• [Excerto fornecido]
Selecção e tradução de Júlio Marques Mota
8. União Bancária: uma receita para o desastre
Thomas Fazi – A união bancária devia servir para quebrar o círculo vicioso entre bancos e Estados. No plano dos factos, está a determinar o oposto .
Thomas Fazi, Unione bancaria: una ricetta per il disastro
Eunews, 5 de Fevereiro de 2016
No dia 1º de Janeiro de 2016 entrou oficialmente em vigor a união bancária europeia, um sistema de vigilância e uma resolução bancária a nível europeu. A criação de união bancária representa, em termos de regulamentação, o êxito mais significativo de crise – “uma mudança de regime mais do que uma simples maquilhagem institucional”, como escreve Christos Hadjiemmanuil da London School of Economics num exaustivo estudo sobre o argumento – e há um vasto acordo sobre o facto que “mesmo na sua actual forma incompleta [a união bancária] é o maior sucesso político da União europeia em termos estruturais desde que começou a crise financeira”. Um olhar mais atento, no entanto, mostra uma exposição que a união bancária – pelo menos na sua forma actual – é apenas a última fase do processo de ajustamento assimétrico a que temos vindo a assistir ao longo destes em anos na Europa. Uma fase que poderia fixar o último prego sobre o caixão do euro.
Nas suas intenções iniciais, a união bancária devia servir “para quebrar o círculo vicioso entre bancos e os Estados”, mutualizando os custos fiscais das resoluções bancárias. Este foi o resultado do tardio reconhecimento por parte dos decisores políticos europeus quanto à natureza não orçamental – seja ela bancária ou monetária – “da crise das dívidas soberanas” na zona euro. Quando em 2012 a crise da dívida atacou dois países, a Espanha e a Irlanda, que nos anos precedentes à crise tinham registado entre os dois rácios défice/PIB e dívida/PIB mais baixos de toda a União, os governantes europeus foram forçados a reconhecer que deixar a gestão das crises bancárias nas mãos de cada um dos Estados-Membros individualmente – não deixaria aos políticos nacionais outra escolha que não seja a de financiarem os resgates bancários com os recursos orçamentais nacionais – o que tinha feito subir a dívida pública de certos países (especialmente os da periferia da zona euro que nos anos precedentes à crise tinham sido objecto de massivos afluxos de capital e em que estes, por seu lado, tinham contribuído para a criação de enormes bolhas especulativas) para níveis insustentáveis. Isto tinha gerado perigosos desequilíbrios que agora se arriscavam a minar a estabilidade da zona euro como um todo.

• [Informação extraída]
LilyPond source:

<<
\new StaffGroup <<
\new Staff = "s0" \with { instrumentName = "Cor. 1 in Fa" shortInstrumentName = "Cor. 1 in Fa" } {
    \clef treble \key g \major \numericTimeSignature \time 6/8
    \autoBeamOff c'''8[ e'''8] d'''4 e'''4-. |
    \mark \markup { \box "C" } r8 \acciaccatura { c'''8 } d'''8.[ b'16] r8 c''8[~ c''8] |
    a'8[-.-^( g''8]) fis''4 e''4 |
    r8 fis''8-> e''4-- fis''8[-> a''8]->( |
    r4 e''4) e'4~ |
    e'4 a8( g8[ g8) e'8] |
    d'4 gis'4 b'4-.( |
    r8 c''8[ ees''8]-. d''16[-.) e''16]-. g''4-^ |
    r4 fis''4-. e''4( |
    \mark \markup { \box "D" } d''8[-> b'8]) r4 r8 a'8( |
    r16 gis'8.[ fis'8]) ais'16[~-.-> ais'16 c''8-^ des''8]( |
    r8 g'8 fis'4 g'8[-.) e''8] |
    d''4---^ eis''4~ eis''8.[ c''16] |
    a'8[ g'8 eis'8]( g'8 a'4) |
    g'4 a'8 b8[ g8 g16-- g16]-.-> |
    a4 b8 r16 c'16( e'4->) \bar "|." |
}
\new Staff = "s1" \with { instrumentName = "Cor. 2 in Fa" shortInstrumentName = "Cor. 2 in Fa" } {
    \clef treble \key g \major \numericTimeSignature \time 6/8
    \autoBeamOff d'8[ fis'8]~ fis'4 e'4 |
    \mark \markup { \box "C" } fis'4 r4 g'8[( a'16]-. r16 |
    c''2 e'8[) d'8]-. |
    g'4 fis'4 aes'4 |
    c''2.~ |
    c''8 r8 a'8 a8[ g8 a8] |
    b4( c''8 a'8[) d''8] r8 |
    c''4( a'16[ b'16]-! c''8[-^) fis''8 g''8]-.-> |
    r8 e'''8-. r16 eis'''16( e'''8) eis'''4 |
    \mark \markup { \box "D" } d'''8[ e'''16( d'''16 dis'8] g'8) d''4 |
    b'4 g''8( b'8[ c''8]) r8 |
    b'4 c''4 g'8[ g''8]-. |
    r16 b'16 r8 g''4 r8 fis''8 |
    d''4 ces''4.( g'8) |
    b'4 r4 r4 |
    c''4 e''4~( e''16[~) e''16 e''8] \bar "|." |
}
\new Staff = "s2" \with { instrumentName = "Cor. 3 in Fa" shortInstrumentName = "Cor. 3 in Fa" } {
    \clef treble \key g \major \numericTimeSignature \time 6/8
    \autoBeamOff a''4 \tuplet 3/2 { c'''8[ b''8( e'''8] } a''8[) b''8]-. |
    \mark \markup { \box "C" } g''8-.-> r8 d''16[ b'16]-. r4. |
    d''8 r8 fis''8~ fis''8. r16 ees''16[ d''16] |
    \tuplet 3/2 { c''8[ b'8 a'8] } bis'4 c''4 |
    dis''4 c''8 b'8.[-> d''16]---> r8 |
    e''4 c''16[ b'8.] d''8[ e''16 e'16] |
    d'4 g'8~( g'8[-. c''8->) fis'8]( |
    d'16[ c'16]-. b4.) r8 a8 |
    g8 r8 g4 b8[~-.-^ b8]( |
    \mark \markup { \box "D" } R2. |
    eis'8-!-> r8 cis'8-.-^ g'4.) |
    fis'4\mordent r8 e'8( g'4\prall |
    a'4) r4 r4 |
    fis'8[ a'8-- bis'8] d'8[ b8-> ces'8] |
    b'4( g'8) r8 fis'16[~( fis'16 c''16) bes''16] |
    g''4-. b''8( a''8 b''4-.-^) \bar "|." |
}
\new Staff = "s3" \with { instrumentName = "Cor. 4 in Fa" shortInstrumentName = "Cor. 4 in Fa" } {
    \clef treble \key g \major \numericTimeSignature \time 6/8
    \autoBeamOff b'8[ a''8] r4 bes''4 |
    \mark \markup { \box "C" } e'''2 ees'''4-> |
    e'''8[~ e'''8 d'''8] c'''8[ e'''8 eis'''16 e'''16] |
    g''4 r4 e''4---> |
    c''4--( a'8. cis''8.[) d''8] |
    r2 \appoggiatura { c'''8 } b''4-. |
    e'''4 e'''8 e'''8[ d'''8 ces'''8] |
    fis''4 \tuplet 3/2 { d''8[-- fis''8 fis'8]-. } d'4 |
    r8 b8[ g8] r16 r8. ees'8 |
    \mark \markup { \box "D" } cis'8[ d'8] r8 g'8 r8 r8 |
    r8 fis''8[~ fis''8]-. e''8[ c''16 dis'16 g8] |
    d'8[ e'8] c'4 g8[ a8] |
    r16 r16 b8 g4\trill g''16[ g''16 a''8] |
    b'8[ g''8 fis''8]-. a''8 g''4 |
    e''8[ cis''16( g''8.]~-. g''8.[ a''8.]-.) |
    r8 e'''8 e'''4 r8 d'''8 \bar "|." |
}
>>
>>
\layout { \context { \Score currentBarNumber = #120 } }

• [Ações necessárias]
a: Reescreve o excerto sobre a união bancária, tudo desde "Selecção e tradução" até "determinar o oposto .", trocando "círculo vicioso" por "ciclo perverso".
b: De acordo com o excerto sobre a união bancária, em que data entrou oficialmente em vigor a união bancária europeia?
c: Indica todas as pessoas mencionadas pelo nome no excerto sobre a união bancária.

• [Os resultados]
a:
Selecção e tradução de Júlio Marques Mota
8. União Bancária: uma receita para o desastre
Thomas Fazi – A união bancária devia servir para quebrar o ciclo perverso entre bancos e Estados. No plano dos factos, está a determinar o oposto .

b: No dia 1º de Janeiro de 2016.

c: Júlio Marques Mota; Thomas Fazi; Christos Hadjiemmanuil